Selain itu, penggunaan algoritma pengenalan wajah juga berisiko menimbulkan penyalahgunaan. Data wajah yang tersimpan di server aplikasi bisa dimanfaatkan untuk kepentingan lain seperti profiling, penipuan digital, atau bahkan deepfake jika tidak diawasi dengan ketat.
Oleh karena itu, ia menekankan pentingnya transparansi dalam pengelolaan data. “Aplikasi atau platform yang mengandalkan AI harus menjelaskan secara terbuka bagaimana data dikumpulkan, digunakan, dan disimpan,” tambahnya.
UU PDP dan Perlindungan Hukum bagi Masyarakat
Sejak diberlakukannya UU Perlindungan Data Pribadi, Indonesia sebenarnya sudah memiliki dasar hukum yang kuat untuk menindak praktik semacam ini. Dalam aturan tersebut, data pribadi didefinisikan sebagai setiap informasi yang dapat mengidentifikasi seseorang, termasuk wajah, nama, alamat, hingga ekspresi biometrik.
Pihak yang mengelola data wajib memperoleh persetujuan eksplisit dari pemilik data sebelum melakukan pengolahan atau penyebaran. Jika melanggar, pelaku bisa dikenai sanksi administratif maupun pidana.
“UU PDP memberikan perlindungan yang cukup komprehensif. Tapi implementasinya masih jadi tantangan. Banyak masyarakat belum memahami hak-haknya terkait data pribadi,” ujar Suparji.
Ia pun mendorong pemerintah dan aparat penegak hukum untuk aktif melakukan sosialisasi agar masyarakat lebih waspada terhadap praktik pengumpulan data yang tidak sah.
Tantangan Penegakan Hukum di Era Digital
Meski regulasi sudah ada, Suparji mengakui bahwa penegakan hukum di dunia digital masih memiliki banyak kendala. Salah satu tantangan utama adalah sulitnya melacak pelaku di balik platform atau aplikasi berbasis luar negeri.
“Banyak aplikasi AI beroperasi dari luar yurisdiksi Indonesia.
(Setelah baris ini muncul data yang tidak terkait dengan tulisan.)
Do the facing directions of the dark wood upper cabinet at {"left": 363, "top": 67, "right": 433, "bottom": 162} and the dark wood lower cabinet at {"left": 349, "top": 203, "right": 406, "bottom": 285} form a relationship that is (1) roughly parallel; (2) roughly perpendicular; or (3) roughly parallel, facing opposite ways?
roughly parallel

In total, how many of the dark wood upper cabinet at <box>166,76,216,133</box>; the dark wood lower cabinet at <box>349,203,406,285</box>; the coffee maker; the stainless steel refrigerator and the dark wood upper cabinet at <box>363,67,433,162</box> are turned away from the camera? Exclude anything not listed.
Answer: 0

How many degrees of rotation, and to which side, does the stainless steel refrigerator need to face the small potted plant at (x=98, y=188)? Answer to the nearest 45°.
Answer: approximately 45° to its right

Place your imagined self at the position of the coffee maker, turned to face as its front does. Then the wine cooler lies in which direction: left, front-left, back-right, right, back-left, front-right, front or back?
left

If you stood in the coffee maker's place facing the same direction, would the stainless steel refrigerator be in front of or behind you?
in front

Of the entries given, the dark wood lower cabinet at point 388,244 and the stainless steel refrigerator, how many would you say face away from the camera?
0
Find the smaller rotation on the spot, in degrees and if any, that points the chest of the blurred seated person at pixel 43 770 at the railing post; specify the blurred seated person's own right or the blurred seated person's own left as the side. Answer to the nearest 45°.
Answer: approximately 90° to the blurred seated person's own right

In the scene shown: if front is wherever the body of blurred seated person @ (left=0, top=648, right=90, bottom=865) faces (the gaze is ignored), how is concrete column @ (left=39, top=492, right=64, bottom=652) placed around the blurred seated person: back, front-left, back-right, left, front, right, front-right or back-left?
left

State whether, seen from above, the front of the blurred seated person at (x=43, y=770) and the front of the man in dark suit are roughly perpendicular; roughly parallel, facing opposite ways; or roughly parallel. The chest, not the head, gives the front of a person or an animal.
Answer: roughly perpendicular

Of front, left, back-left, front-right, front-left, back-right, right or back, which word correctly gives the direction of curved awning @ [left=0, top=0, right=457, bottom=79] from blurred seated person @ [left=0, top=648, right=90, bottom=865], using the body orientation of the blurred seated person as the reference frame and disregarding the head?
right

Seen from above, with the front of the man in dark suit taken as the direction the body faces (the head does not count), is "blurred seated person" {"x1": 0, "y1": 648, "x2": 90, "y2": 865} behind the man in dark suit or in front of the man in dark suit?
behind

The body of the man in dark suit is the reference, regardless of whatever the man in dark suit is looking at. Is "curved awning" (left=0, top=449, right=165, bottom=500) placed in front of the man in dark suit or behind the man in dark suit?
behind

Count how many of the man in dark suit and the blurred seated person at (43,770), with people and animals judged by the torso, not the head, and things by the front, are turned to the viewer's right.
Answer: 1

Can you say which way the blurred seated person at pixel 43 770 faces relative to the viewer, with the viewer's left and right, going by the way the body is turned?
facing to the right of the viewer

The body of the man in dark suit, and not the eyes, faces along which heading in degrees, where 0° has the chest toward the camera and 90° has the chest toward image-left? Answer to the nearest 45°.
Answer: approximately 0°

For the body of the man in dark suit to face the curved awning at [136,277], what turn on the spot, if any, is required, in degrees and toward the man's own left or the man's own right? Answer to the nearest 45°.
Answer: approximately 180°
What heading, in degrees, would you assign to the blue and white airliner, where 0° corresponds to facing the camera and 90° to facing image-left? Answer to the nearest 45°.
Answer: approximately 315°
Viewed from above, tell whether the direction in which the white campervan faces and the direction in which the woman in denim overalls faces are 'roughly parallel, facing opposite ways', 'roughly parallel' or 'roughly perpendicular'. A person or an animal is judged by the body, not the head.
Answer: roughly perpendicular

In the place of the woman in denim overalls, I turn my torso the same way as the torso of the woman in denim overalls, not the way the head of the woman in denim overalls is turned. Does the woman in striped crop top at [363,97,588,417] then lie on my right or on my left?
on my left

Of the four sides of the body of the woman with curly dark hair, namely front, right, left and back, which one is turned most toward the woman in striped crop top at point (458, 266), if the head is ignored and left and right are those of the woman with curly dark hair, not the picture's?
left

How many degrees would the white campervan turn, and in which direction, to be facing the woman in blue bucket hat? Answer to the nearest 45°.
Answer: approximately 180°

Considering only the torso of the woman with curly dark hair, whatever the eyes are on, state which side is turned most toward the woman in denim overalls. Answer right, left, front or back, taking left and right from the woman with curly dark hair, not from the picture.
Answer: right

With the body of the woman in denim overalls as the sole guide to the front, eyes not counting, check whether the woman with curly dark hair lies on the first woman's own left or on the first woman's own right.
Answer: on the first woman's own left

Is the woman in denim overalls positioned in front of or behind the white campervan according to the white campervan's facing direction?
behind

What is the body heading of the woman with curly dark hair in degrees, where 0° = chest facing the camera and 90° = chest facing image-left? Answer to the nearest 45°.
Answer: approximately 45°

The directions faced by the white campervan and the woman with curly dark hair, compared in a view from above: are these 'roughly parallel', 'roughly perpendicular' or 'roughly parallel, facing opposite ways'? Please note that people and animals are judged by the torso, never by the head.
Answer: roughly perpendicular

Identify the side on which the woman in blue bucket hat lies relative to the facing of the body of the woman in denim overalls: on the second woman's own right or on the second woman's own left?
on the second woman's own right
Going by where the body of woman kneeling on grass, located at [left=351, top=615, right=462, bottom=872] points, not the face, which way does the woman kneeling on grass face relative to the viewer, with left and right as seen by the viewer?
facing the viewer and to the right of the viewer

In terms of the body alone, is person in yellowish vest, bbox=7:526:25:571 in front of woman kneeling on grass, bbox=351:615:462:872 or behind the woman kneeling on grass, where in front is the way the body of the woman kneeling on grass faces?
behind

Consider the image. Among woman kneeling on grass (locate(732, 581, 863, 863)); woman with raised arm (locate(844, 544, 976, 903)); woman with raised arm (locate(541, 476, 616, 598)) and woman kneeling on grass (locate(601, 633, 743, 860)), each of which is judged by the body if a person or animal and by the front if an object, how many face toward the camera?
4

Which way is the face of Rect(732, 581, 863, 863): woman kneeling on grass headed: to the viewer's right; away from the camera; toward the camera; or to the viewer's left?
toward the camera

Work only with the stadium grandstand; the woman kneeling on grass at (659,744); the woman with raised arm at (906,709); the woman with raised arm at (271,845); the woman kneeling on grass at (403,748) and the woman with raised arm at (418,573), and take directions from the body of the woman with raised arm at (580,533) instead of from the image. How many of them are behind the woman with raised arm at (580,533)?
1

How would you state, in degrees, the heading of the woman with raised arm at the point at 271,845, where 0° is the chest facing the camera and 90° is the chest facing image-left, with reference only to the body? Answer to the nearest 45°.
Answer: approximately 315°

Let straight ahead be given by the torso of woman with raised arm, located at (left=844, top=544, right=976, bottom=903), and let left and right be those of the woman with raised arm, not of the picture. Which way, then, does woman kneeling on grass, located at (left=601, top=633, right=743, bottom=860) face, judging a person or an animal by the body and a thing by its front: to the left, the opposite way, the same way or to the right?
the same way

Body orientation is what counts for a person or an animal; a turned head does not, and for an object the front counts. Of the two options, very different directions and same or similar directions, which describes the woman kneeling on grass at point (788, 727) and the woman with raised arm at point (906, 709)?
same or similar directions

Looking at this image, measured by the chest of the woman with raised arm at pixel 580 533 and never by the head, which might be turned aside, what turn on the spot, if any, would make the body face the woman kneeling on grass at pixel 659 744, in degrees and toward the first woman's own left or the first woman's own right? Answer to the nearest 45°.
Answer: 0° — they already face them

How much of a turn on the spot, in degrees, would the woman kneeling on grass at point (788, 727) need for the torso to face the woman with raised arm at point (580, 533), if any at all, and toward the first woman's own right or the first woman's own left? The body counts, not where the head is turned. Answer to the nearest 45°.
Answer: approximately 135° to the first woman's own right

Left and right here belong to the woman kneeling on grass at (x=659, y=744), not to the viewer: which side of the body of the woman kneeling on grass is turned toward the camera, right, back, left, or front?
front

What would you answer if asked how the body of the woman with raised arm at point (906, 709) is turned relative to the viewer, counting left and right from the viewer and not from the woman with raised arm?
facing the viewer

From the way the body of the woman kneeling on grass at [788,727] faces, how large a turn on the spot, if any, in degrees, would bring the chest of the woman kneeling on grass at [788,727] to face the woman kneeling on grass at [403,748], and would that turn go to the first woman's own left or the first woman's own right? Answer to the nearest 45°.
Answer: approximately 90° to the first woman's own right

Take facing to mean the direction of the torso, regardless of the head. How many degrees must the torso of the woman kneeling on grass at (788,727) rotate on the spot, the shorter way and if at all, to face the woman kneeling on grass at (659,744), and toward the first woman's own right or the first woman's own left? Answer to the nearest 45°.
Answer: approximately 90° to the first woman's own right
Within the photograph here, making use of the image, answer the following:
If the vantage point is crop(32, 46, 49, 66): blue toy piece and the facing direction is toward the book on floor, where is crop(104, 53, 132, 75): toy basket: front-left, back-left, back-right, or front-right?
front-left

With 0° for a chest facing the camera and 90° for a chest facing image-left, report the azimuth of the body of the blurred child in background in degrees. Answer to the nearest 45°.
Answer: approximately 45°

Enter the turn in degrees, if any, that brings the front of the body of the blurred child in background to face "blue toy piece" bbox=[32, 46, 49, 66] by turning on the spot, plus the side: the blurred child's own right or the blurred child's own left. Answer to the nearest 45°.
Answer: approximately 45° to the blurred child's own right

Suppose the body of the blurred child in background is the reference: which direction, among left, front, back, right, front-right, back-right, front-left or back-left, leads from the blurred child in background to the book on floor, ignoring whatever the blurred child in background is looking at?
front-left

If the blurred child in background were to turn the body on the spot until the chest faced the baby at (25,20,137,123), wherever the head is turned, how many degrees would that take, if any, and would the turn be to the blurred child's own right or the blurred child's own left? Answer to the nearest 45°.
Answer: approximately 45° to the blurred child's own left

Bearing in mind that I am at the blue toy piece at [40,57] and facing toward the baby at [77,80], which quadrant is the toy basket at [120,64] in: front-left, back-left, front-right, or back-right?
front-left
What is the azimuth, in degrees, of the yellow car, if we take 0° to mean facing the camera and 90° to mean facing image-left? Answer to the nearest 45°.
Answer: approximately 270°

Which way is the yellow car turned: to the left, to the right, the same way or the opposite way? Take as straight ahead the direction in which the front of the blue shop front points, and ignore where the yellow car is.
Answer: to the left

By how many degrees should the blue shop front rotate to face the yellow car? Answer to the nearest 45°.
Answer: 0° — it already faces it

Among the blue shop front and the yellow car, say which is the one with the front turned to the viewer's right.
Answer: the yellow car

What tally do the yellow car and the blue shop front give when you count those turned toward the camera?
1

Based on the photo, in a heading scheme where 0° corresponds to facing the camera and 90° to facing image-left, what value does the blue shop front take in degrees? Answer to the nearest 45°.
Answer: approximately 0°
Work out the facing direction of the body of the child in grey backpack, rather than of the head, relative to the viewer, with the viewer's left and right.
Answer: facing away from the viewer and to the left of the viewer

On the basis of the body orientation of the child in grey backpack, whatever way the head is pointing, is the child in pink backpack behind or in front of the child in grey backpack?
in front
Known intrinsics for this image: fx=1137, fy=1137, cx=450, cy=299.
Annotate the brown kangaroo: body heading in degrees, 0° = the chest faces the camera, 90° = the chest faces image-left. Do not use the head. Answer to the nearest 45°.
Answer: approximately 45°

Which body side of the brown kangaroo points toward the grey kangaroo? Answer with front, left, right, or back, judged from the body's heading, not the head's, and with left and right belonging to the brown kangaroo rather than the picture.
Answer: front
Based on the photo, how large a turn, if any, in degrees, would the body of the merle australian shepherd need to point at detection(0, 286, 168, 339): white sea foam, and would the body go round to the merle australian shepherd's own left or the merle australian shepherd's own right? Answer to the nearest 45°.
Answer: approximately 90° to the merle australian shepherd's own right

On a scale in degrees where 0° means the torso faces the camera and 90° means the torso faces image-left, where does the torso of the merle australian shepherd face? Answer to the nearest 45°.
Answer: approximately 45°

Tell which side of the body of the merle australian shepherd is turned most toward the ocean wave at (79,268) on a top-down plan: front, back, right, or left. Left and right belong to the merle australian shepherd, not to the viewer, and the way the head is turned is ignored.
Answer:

Artinya, proses hukum terhadap pelaku bisa menjadi rumit,” ungkapnya.
Selain itu, belum adanya lembaga pengawas independen yang kuat membuat perlindungan data pribadi di Indonesia masih lemah. Padahal, UU PDP telah mengamanatkan pembentukan otoritas perlindungan data yang berfungsi mengawasi dan memberi sanksi atas pelanggaran.
“Selama belum ada lembaga yang berwenang penuh, penegakan hukum akan sulit dilakukan secara konsisten,” jelas Suparji.
Dampak Sosial: Antara Kenyamanan dan Risiko Privasi
Fenomena penjualan foto warga lewat aplikasi AI menunjukkan bagaimana masyarakat kini hidup di era keterbukaan digital. Di satu sisi, teknologi ini memberikan kemudahan bagi pengguna yang ingin menemukan dokumentasi pribadinya dengan cepat.
Namun, di sisi lain, banyak orang justru merasa tidak nyaman karena foto mereka bisa tersebar luas tanpa kendali. Apalagi jika foto tersebut digunakan untuk tujuan komersial tanpa persetujuan.
Beberapa korban bahkan melaporkan bahwa wajah mereka muncul di situs-situs yang tidak mereka kenal, lengkap dengan data lokasi dan waktu pengambilan gambar. Situasi ini tentu bisa mengancam keamanan pribadi dan reputasi seseorang.
“Kalau data pribadi seseorang digunakan tanpa izin, apalagi untuk tujuan ekonomi, maka sudah seharusnya ada tindakan hukum,” tegas Suparji.
Pentingnya Literasi Digital bagi Masyarakat
Sebagai penutup, Suparji menekankan pentingnya literasi digital agar masyarakat lebih paham hak dan kewajibannya di dunia maya. Ia mengimbau masyarakat untuk berhati-hati mengunggah atau memberikan izin penggunaan wajah di platform digital.
Selain itu, pengguna juga perlu membaca syarat dan ketentuan (terms and conditions) sebelum menggunakan aplikasi berbasis AI. Banyak kasus pelanggaran privasi terjadi karena pengguna tidak menyadari bahwa mereka telah memberi izin penuh kepada sistem untuk mengakses dan mengelola data pribadi.
“Jangan mudah mengunggah foto tanpa tahu bagaimana data itu digunakan. Sekali data masuk ke sistem AI, sulit untuk dikendalikan,” pungkasnya.
Fenomena unggah foto warga di aplikasi AI ini menjadi pengingat bahwa di tengah kemajuan teknologi, perlindungan privasi dan etika digital harus tetap dijunjung tinggi. Hukum dan kesadaran publik harus berjalan beriringan agar kemajuan teknologi tidak mengorbankan hak-hak dasar manusia.